____ Records for this task
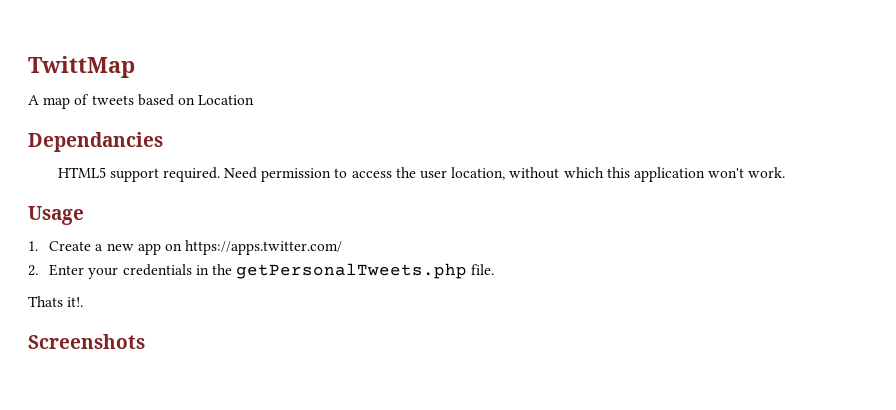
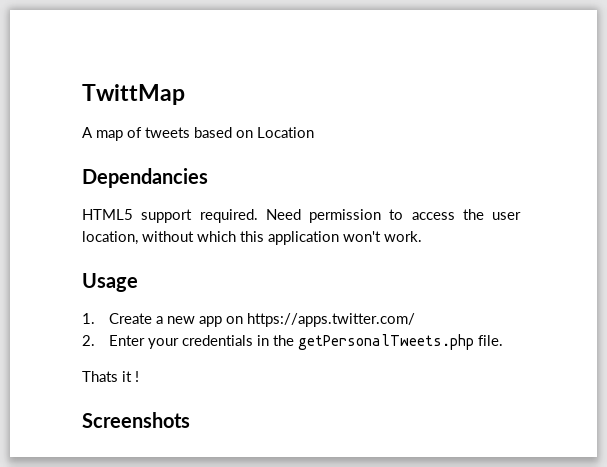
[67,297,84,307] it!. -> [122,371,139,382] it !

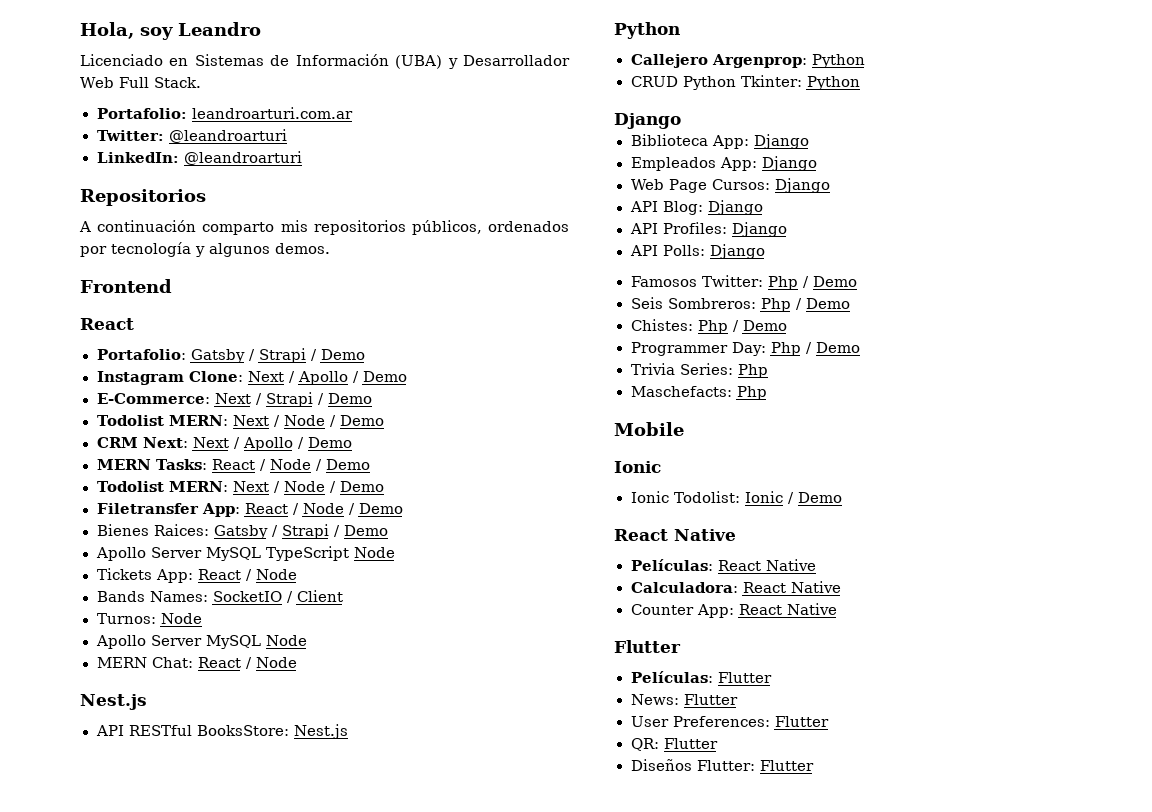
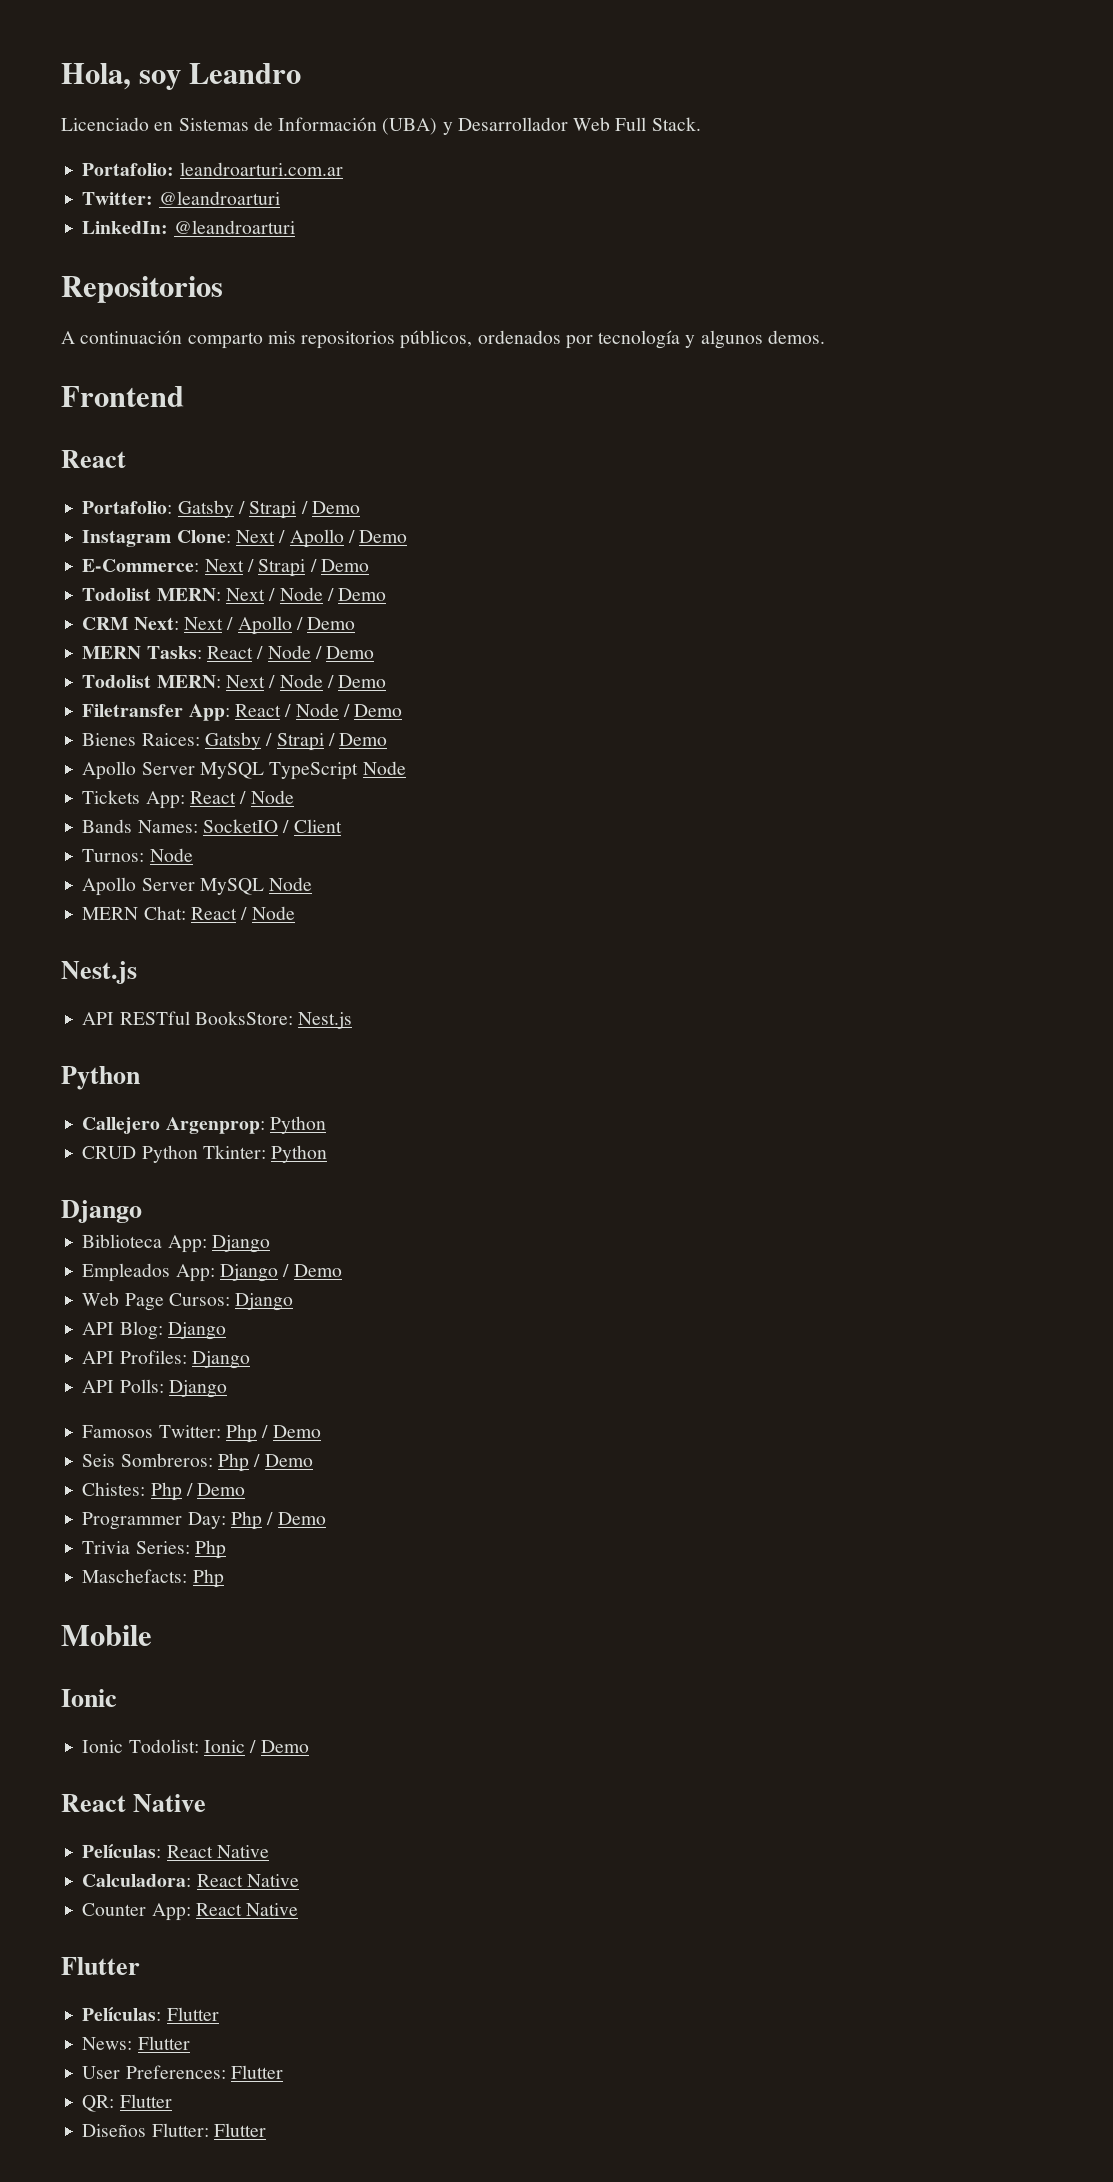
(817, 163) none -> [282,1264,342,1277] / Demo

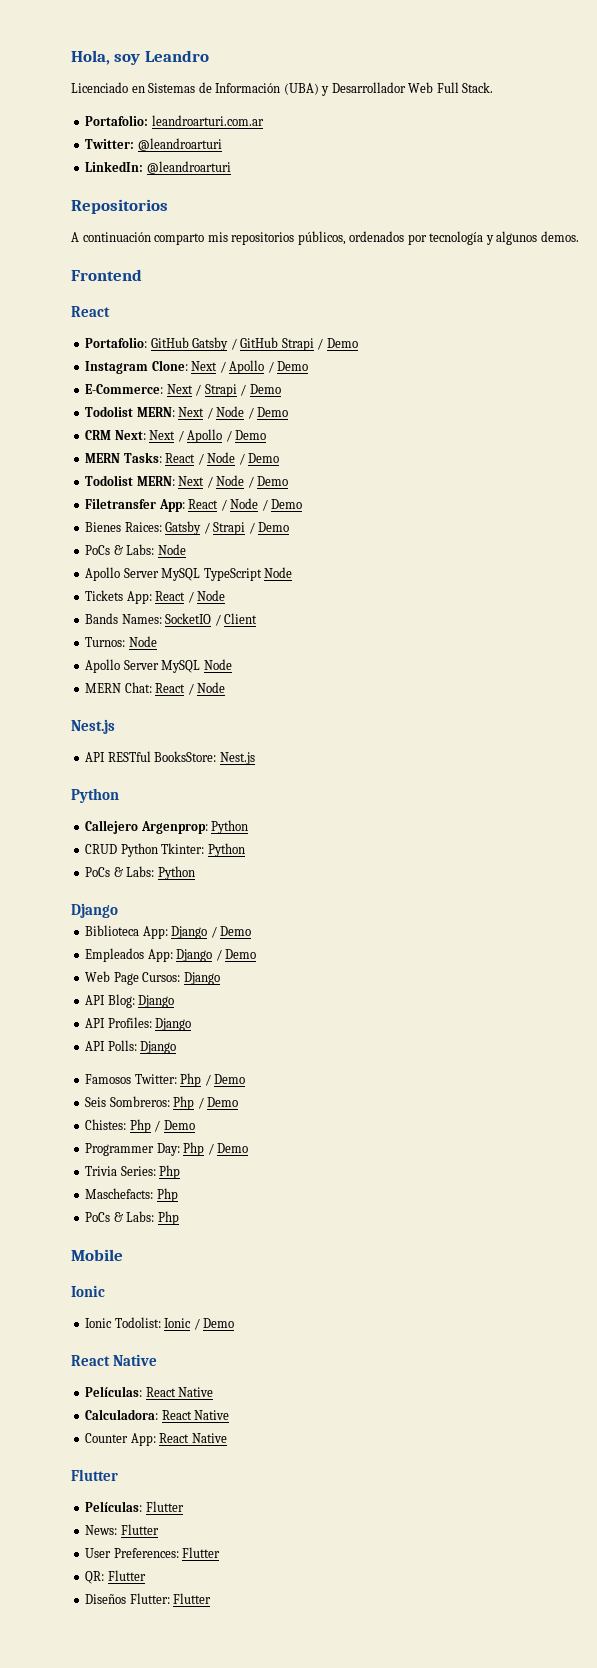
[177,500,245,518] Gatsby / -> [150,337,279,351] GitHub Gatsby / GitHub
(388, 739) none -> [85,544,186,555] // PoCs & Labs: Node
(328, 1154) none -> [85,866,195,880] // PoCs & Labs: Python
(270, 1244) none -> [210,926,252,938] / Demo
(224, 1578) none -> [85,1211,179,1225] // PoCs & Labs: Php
________
> **Task instructions**
Every line of the data above should be returned exactly, with the pictures removed.

> **Output**
[67,297,84,307] it!. -> [122,371,139,382] it !

(817, 163) none -> [282,1264,342,1277] / Demo

[177,500,245,518] Gatsby / -> [150,337,279,351] GitHub Gatsby / GitHub
(388, 739) none -> [85,544,186,555] // PoCs & Labs: Node
(328, 1154) none -> [85,866,195,880] // PoCs & Labs: Python
(270, 1244) none -> [210,926,252,938] / Demo
(224, 1578) none -> [85,1211,179,1225] // PoCs & Labs: Php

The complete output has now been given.